**WHAT YOU WILL DO**
Collect every line in the items below that contains the word "Corporate", and copy each one in full. Treat case as significant.
### PROVIDED RECORDS ###
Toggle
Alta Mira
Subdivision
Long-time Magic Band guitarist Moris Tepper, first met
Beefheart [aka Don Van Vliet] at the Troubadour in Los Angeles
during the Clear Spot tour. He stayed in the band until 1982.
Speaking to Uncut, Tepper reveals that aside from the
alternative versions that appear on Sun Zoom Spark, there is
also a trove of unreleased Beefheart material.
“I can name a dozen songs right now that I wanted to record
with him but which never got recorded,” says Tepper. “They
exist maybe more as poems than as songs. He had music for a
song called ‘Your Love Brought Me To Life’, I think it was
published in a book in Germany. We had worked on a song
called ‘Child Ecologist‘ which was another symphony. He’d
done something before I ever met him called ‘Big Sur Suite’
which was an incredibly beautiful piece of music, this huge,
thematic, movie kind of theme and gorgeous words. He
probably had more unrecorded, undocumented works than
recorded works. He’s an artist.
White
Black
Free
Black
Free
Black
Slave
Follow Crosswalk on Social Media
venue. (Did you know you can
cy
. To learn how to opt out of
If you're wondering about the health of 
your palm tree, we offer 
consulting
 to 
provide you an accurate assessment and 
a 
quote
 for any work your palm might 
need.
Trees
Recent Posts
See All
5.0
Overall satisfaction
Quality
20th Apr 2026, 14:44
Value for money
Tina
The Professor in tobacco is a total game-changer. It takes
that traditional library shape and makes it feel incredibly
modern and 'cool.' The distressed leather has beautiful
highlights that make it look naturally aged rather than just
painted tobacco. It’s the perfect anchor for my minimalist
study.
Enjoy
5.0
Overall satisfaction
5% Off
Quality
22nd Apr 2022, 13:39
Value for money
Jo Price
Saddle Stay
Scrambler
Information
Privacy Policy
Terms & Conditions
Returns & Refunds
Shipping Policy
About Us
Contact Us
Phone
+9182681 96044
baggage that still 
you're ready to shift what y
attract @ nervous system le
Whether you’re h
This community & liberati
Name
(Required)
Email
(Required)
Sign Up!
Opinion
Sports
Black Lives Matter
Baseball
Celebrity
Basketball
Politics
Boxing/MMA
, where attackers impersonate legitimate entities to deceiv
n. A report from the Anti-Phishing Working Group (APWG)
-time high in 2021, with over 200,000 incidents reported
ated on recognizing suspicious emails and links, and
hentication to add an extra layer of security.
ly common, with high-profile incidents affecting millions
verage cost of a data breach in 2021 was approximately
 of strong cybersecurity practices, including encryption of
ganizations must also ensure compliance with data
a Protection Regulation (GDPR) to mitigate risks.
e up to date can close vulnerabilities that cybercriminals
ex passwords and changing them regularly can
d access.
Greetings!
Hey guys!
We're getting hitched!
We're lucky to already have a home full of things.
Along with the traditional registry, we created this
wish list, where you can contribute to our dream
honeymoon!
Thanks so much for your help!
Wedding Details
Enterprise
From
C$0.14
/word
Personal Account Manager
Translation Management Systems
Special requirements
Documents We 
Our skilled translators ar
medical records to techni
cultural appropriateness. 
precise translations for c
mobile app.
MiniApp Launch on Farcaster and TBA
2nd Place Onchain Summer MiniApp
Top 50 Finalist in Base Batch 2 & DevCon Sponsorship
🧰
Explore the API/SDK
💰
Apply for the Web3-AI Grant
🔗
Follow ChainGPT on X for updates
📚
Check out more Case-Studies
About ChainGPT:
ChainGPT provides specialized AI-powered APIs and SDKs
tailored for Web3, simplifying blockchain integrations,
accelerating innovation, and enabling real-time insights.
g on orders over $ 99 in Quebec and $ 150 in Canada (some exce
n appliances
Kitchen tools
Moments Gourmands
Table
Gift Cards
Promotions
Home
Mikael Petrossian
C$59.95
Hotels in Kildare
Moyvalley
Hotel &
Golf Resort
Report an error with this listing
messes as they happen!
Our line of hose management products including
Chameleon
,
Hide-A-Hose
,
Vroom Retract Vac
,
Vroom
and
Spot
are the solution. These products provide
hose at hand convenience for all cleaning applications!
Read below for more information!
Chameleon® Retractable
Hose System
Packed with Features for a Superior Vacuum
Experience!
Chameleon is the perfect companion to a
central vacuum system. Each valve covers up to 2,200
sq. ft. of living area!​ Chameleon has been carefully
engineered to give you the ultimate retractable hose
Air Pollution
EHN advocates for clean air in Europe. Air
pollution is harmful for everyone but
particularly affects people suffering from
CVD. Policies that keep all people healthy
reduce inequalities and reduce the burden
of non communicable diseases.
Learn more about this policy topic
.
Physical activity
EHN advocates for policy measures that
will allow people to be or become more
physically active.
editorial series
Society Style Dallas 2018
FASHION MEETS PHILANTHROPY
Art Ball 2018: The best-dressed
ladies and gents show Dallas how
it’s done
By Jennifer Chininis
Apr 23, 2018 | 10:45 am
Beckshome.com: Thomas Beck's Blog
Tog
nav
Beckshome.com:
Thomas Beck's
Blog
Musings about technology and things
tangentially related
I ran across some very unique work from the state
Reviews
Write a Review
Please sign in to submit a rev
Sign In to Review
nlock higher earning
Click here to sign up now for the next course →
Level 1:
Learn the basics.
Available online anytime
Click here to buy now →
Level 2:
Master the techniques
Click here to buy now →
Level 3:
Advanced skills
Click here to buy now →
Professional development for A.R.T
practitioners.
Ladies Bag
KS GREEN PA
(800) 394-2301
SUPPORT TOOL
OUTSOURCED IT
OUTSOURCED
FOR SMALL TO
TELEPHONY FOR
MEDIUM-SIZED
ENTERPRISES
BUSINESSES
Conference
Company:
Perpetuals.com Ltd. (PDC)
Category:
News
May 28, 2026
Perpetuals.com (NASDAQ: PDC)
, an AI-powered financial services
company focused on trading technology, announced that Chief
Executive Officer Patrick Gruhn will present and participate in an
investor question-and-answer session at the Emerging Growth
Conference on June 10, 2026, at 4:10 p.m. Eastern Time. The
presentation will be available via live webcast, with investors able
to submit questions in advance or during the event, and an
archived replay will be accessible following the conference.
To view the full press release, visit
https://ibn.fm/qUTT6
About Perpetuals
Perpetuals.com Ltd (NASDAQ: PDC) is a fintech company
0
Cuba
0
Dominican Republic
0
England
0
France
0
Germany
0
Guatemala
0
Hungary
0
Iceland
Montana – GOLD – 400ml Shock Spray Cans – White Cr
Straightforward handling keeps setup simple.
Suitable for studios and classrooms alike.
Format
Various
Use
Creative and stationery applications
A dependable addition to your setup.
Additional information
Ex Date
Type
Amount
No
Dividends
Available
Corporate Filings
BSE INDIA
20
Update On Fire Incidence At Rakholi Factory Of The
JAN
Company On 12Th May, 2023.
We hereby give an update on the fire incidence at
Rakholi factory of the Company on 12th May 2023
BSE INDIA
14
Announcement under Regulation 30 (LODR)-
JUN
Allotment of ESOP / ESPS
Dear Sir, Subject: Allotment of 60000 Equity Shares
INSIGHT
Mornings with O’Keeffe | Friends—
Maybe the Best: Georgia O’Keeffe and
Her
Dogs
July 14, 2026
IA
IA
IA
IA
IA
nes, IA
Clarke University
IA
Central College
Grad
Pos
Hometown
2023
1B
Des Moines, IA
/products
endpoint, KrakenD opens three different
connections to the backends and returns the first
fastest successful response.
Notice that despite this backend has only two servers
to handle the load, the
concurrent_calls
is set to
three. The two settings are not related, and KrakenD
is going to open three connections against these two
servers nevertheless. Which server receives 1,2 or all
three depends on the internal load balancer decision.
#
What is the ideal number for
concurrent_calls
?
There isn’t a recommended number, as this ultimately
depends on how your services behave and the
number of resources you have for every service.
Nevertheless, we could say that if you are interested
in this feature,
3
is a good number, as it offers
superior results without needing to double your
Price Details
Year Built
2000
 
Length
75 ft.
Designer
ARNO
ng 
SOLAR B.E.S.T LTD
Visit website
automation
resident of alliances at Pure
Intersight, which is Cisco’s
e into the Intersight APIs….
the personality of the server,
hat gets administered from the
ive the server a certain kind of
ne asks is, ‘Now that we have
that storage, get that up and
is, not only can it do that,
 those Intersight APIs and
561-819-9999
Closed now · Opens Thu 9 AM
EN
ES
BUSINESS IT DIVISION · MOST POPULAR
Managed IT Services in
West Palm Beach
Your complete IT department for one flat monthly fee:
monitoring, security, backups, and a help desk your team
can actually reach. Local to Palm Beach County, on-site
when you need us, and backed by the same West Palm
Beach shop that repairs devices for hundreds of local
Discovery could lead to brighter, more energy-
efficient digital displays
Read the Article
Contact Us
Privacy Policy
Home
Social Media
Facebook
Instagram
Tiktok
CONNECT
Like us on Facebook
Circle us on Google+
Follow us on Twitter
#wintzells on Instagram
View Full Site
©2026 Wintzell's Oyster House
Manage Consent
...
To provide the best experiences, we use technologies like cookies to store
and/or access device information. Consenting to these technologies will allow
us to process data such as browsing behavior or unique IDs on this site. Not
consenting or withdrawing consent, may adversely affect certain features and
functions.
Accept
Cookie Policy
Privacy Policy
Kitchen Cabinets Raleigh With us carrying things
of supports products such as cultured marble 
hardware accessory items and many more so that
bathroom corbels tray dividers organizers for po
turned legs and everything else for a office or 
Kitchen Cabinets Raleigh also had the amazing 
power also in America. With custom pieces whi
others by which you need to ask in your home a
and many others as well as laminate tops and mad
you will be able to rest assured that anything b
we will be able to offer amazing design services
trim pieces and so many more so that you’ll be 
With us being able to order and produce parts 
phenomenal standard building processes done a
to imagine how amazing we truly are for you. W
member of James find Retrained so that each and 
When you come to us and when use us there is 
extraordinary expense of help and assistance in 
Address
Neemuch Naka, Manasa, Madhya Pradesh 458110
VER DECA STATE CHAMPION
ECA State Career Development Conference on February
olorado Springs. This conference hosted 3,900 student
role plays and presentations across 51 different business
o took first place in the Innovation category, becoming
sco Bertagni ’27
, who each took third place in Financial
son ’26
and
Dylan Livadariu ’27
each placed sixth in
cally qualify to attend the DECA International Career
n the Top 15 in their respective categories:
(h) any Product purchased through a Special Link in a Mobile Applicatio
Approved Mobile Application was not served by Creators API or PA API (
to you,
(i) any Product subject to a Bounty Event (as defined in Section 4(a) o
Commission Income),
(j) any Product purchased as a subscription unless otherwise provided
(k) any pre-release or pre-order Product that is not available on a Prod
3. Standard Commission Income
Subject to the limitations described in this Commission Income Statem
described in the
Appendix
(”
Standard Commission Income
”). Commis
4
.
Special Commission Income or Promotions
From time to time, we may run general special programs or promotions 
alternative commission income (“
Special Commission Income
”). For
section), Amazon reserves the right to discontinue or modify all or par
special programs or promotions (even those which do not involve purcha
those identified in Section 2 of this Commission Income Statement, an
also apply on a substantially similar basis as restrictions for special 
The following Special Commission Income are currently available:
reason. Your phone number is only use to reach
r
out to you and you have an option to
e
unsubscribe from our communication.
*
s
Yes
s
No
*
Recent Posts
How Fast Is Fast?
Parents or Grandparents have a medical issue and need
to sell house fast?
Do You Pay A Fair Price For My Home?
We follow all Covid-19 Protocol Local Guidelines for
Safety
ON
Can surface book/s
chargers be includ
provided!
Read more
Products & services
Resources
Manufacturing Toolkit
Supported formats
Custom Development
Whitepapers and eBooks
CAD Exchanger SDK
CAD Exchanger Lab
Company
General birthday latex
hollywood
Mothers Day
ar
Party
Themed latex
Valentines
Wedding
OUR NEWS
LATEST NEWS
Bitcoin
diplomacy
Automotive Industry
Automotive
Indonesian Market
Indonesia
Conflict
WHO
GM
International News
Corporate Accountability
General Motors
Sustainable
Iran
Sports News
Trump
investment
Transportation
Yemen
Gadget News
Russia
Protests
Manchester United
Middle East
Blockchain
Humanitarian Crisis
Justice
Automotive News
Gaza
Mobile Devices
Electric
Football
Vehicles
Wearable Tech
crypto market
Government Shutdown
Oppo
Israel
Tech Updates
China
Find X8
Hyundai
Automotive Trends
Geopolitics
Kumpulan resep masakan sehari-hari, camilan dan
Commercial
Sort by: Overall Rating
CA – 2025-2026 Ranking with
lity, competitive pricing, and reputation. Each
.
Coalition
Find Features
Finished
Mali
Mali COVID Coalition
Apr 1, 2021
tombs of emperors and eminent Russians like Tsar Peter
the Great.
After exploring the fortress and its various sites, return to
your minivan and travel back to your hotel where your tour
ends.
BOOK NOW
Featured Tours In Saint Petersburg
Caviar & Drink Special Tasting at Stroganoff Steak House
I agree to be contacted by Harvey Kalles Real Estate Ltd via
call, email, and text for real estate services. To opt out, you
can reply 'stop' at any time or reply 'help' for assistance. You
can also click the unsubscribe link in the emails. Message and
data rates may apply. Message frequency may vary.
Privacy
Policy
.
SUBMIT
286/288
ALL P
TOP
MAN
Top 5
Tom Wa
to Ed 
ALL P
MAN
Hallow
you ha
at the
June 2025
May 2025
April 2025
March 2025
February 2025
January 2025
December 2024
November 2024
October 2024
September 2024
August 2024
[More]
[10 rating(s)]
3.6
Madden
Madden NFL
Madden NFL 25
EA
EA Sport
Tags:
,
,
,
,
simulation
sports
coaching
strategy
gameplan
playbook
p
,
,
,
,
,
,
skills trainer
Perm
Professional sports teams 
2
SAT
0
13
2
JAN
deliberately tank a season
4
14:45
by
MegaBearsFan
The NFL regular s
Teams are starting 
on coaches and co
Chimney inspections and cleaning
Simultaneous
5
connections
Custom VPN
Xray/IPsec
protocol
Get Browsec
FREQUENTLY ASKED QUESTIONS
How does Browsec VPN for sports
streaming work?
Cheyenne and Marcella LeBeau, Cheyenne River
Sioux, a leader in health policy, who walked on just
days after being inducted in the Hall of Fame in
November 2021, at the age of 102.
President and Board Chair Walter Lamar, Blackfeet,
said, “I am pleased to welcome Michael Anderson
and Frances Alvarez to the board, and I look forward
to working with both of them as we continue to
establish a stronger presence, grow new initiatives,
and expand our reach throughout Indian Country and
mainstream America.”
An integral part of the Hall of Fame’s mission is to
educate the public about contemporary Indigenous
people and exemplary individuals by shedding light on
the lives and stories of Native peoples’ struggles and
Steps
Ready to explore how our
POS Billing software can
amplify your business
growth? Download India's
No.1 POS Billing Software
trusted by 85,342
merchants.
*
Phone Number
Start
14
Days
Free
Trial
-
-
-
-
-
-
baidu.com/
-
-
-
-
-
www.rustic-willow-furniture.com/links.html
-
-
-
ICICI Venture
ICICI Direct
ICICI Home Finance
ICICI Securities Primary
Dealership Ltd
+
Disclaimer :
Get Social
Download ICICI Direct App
###
**SOLUTION BELOW**
Corporate Filings
Corporate Accountability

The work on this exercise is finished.